Assise avec l’un de ces fameux cocktails catastrophiques au fond d’une salle où joue un groupe à l’affection particulière pour U2 et les Eagles, je regarde une quarantaine de femmes venues s’éclater like there’s no tomorrow. Tout sourires, elles chantent et dansent devant la scène (sur la scène pour celle dont c’est l’anniversaire), s’accrochent les unes aux autres, se pendent aux bras des serveuses ravies de ce soudain flot de profits sans effort. Peu importent les complexes, le poids en trop, les filles des magazines, la vie et ses contrariétés, ses jalousies, ses déceptions, ses incompréhensions. Elles sont là, ensemble, et elles connaissent la chanson. Des couples enlacés passent dehors, les visages allumés, regardant brièvement ce qui se passe de notre côté, puis tournent la tête; il y a tant à voir à la fois. D’autres danseurs ont maintenant rejoint les femmes et improvisent une tentative de danse swing vite avortée par manque d’équilibre. L’ambiance est parfaitement festive et rejoint même les plus réservés, qui tapent les rebords de leur table en suivant le rythme. Les gens fument encore dans les lieux publics ici; j’en avais presque oublié l’effet asséchant sur mes yeux.
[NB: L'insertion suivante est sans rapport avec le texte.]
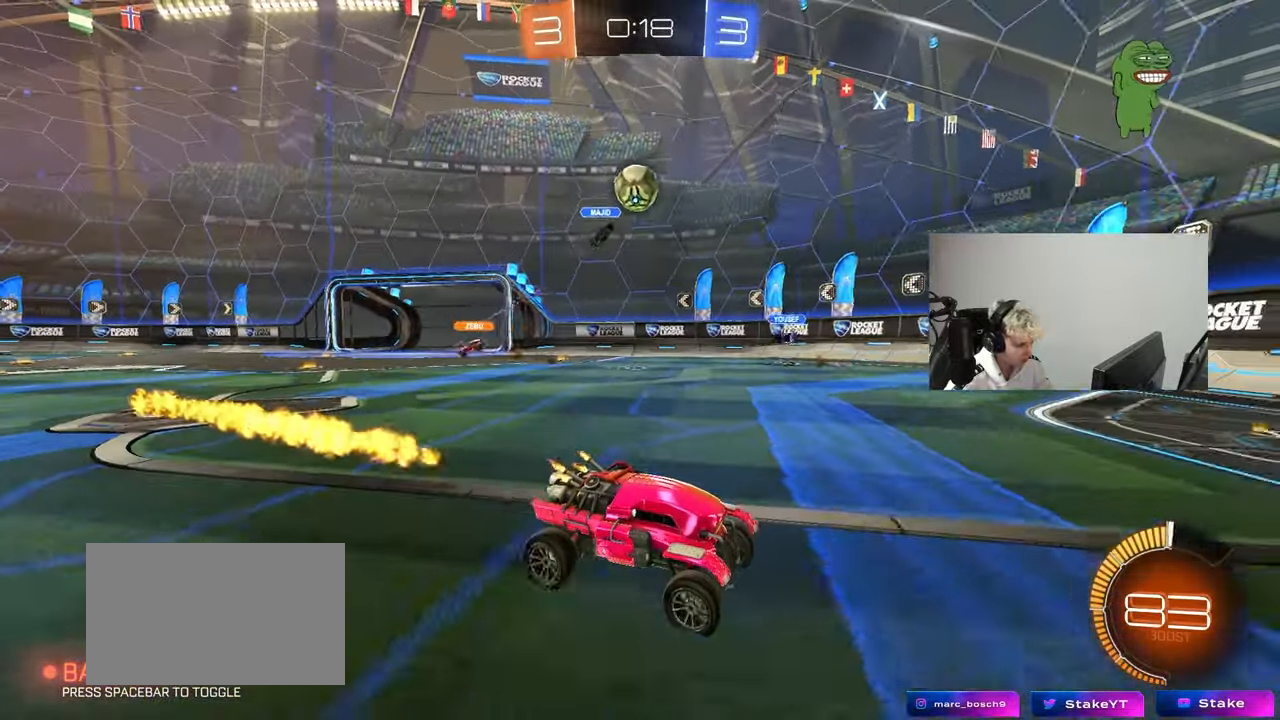
{"keys": ["w"], "mouse": [], "mouse_move": "still", "events": [[83, "mouse_left", "down"], [217, "mouse_left", "up"], [450, "d", "up"]]}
Je me retrouve éventuellement grisée et quasi aveugle, mais sans doute tout cela fait-il partie de la recherche générale du plaisir, de l’engourdissement et des débordements véhiculés partout dans cette ville.
Car sur le chemin du retour, après avoir retrouvé la vue, je fus fascinée de constater qu’en fait, l’hédonisme est au cœur de tout ce qui vit à la Nouvelle-Orléans (celle des touristes, du moins). Il n’est pas un établissement, pas un kiosque qui ne soit orienté vers l’amusement et la sensualité. L’esprit carnavalesque et la musique imprègnent tout. Le Mardi gras et toutes ses représentations s’empilent dans les magasins : masques de la Commedia dell’arte, jeux, farces et attrapes, costumes et travestissements de toutes sortes et de toutes couleurs.
Comme si, me disais-je alors que je me languissais de votre absence, cette fête chrétienne qui suivait autrefois le carême, était célébrée ici en permanence. Quel sens donner à la célébration à une époque où le divertissement infini offert par les médias et les arts, l’abondance et la bonne chère font partie du quotidien de la majorité? Comment percevoir la fête sans les privations et l’austérité qui la précédaient chez les pratiquants? Que diable venons-nous tous faire dans cette galère?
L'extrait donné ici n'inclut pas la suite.